The least we should expect from final Abuse in Care report

There is no room for excuses—we should never allow abuse to continue, writes Elizabeth Stanley.

Black and white photo of child sitting on bench with head in hands
Photo: by Brett Sayles via Pexels

Comment: The final report of the Royal Commission into Abuse in Care is received into Parliamentary hands this week. Stretching over 2,000 pages, the 16 volumes meticulously expose the most serious offences we may ever imagine: torture, whipping, solitary confinement, rape, systemic neglect, and on and on. The charge sheets against state and faith workers would place them as the very worst of criminals.

Not that you’d know it. These offenders have been given official cover for years.

Abusers secured impunity through their official titles, white coats, cassocks, and suits. Besides, their institutional networks made violence appear so systemically normal and necessary, as if there were no other choice.

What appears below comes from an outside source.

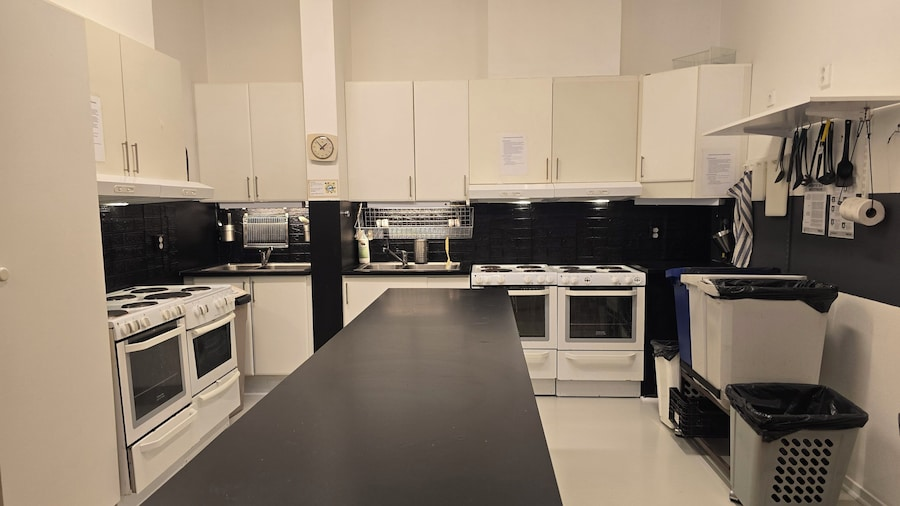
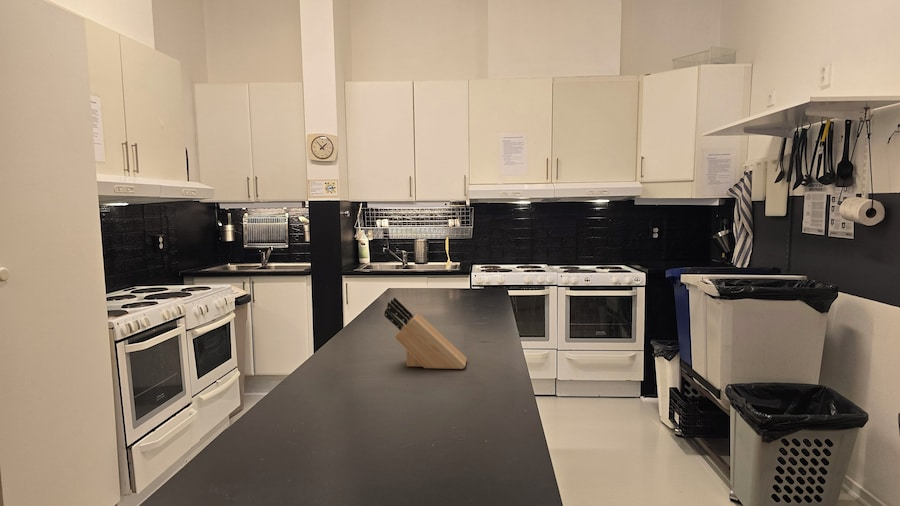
+ knife block [383,296,468,370]
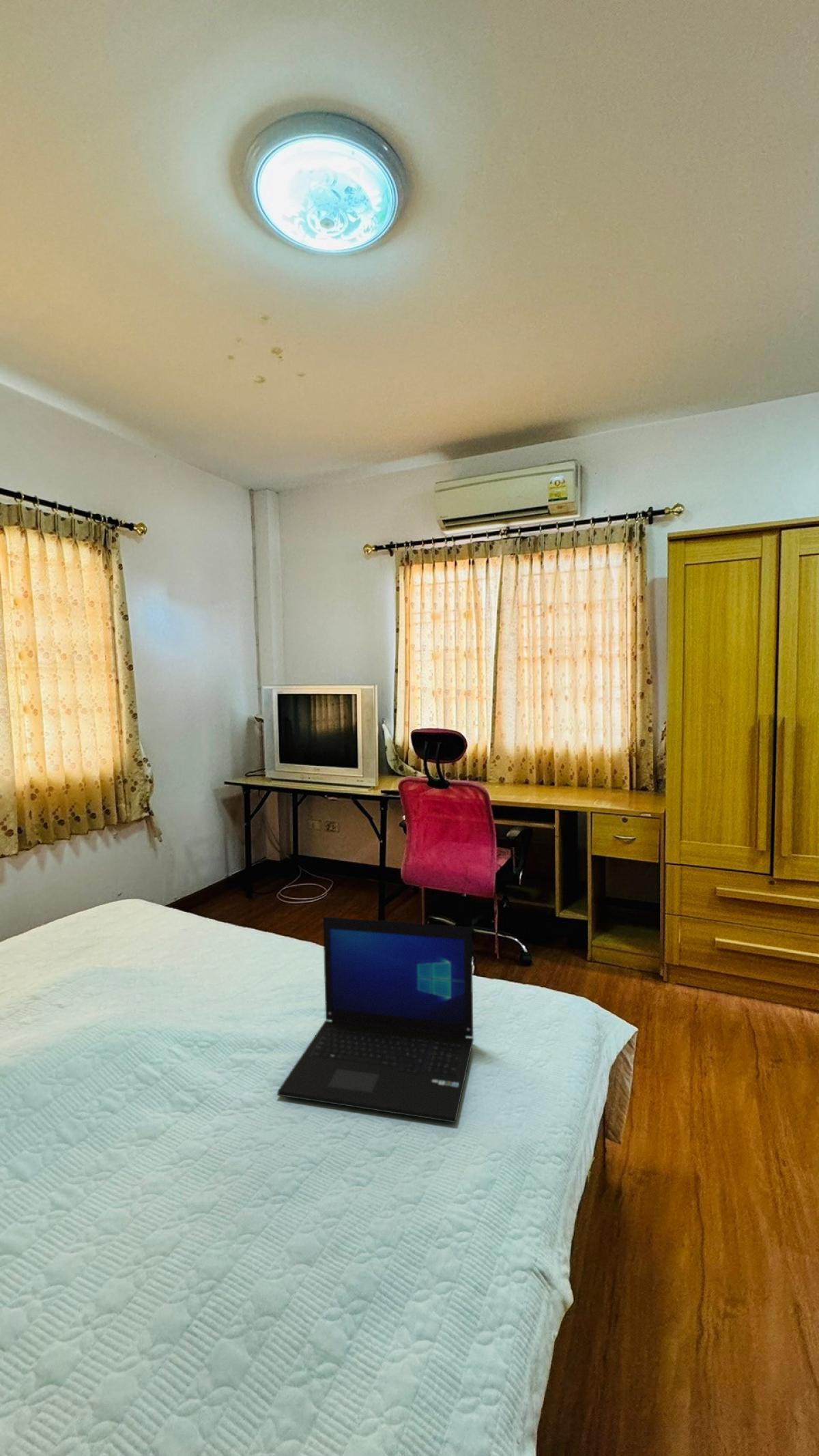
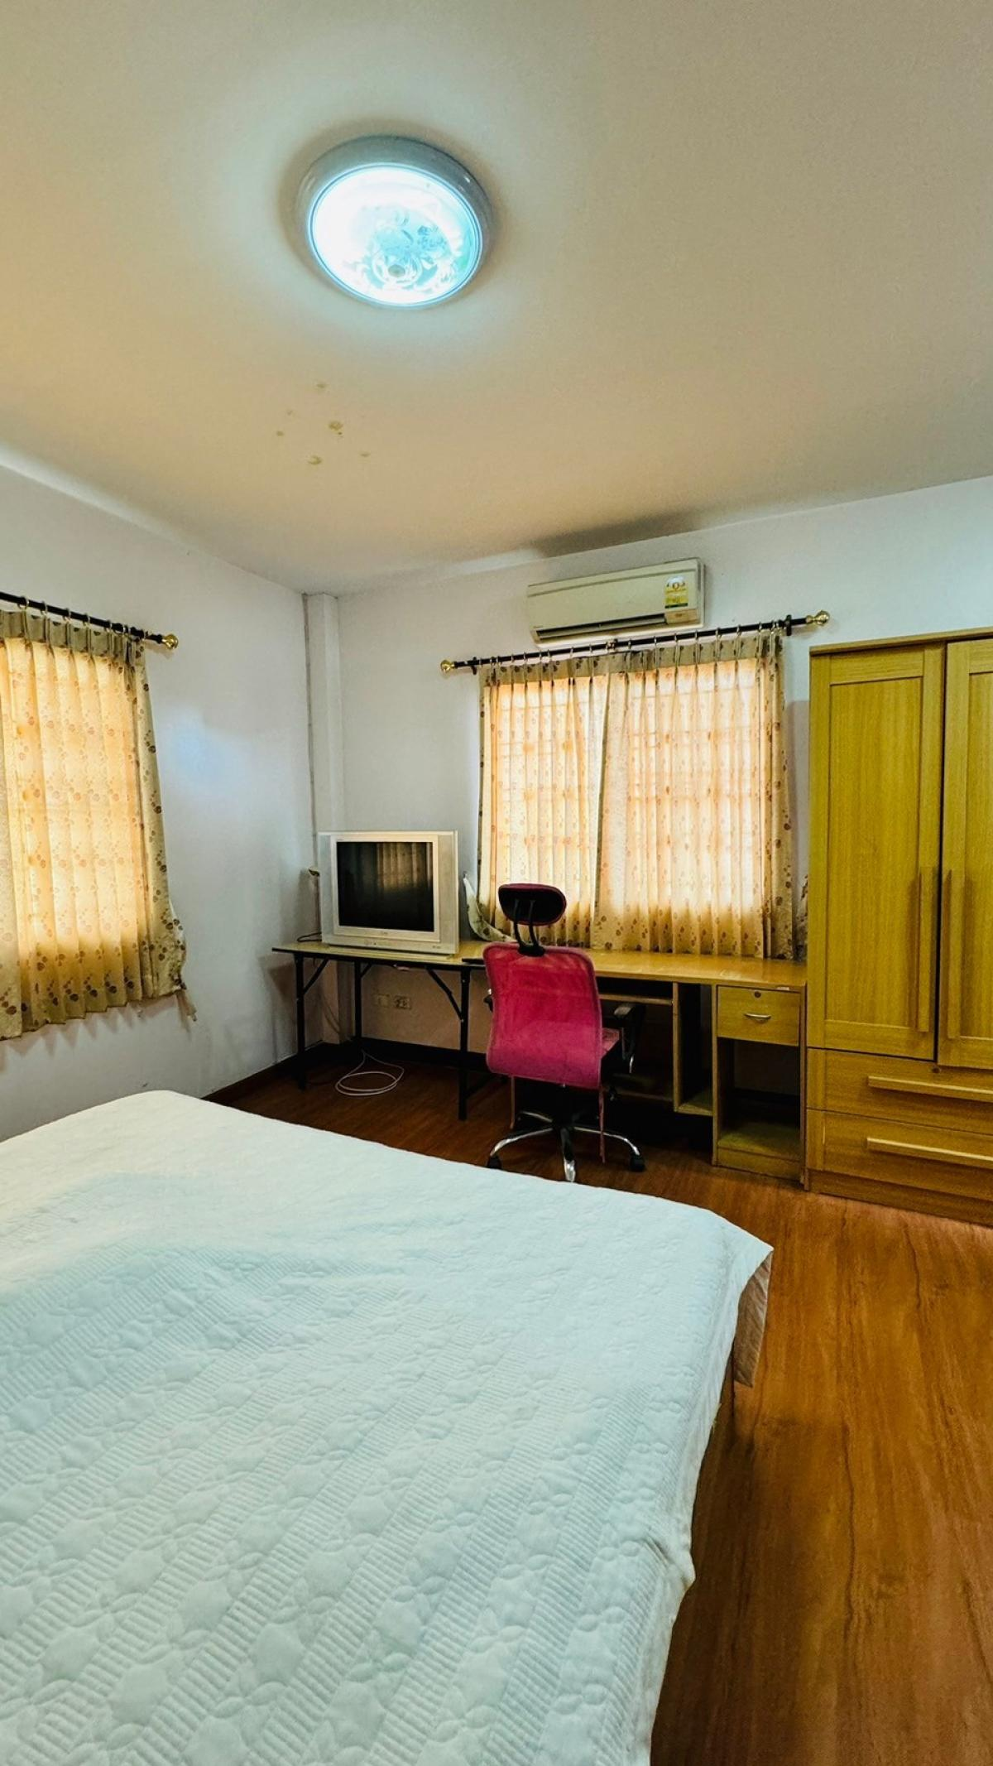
- laptop [276,916,474,1124]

Much of the violence had been neutralised under professionalised language. Bleak grotty cells recast as spaces for protection. Electric shocks on the genitals as therapy. Beatings and sharp shocks renamed as forms of rehabilitation or even redemption. Narratives of state and faith goodness have given credence to the most egregious harms.

Authorities are so well placed to manage the representations of their victims and the responses to them too. Can you imagine any other offenders who have the capacity to blame their victims-survivors so effectively and to publicly pronounce them as deficit, dangerous, or damaged? Or who are able to draw on all the powers of the land—including law, public service, and government—to block allegations and tell claimants they are wrong and delusional?

In recent work on how state officials approached the commission, it became clear that, even during commission hearings, offending institutions claimed to have not known about their offences. They remarked that they didn’t actually ask about or look for the violence and sometimes they had evidence but they destroyed or ignored it. But what else could they do? After disparaging their victims as non-credible for decades, they just couldn’t bring themselves to believe them. It was easier to tell the world they were all liars.

These offenders also held all the controls over systems of complaint, redress, and justice. They could use every tactic in the book to shut down the "problems". And they took them: using intentional delays, withholding evidence, hiding disclosures, engaging legal technicalities, blaming "bad apples", disparaging claimants and their representatives, avoiding liability for paltry sums. They threw all the bureaucratic pressures on those brave enough to take them on.

Yet, victims-survivors persisted and the violent institutions were placed under the glare of commission lights. The onus now for government agencies was to turn the moment into a spotlight opportunity for reinventions. They pronounced themselves as benign, now recovered. They claimed: we’ve changed, all our violence is in the past, we’re going through reforms, we’re partnering with survivors, we’re honouring Te Tiriti, we’re on a journey. Have you seen all of our new roles, standards, visions, initiatives, frameworks, working groups, and strategies? Our abusive days are behind us!

It all sounded enticing as long as the rest of us didn’t look beyond the script: at the state’s continuing reliance on legal technicalities towards abuse claimants, the terribly low payments on offer for survivors, the gleeful political demands for sharper shocks, or the continuing physical, sexual, and psychological violence and neglectful treatments meted out to those in Oranga Tamariki residences, across Correctional sites, or other spaces of "care".

We now have all the damning evidence—thousands of pages filled with the enduring capacity of our institutions to harm, and the resulting trauma of children, vulnerable adults, families, whānau, and communities. Chapter after chapter shows us how violence within our state and faith systems became networked, systemic, and coldly normalised across generations. Every volume marks out the organised impunity.

Are our politicians, and state and faith institutions, ready to learn from this damning evidence against them and to implement the long list of recommendations? Will they demonstrate genuine remorse and apology? Will they finally action a fully independent, effective redress scheme, as proposed by the Royal Commission in 2021? And will they stop their violence and harms?

In the following days and weeks, there will be a need for much reading and reflection. But, after that, we need action. The commission’s final reports must surely propel us to fundamentally re-envision the ways we do "care", policing, justice, education, health. Our positive future as a country depends on it. We should never allow abuse to continue. There is no room for excuses.

In moments of reverie, I imagine the activities if the current political demands for dealing with "crime" were directed to state and faith offenders. What urgent and energetic action there would be in the pursuit of organised harmers. How many prevention strategies we would see. And how much would be done to protect victims-survivors, restore their spirit and mana, and provide a sense of justice. It is the least we should expect from these commission reports.

This article was originally published on Newsroom.

Elizabeth Stanley is a professor in Criminology at Te Herenga Waka—Victoria University of Wellington. She wrote The Road to Hell: State Violence against Children in Postwar New Zealand (2016), which contributed to the establishment of the Royal Commission into Abuse in Care.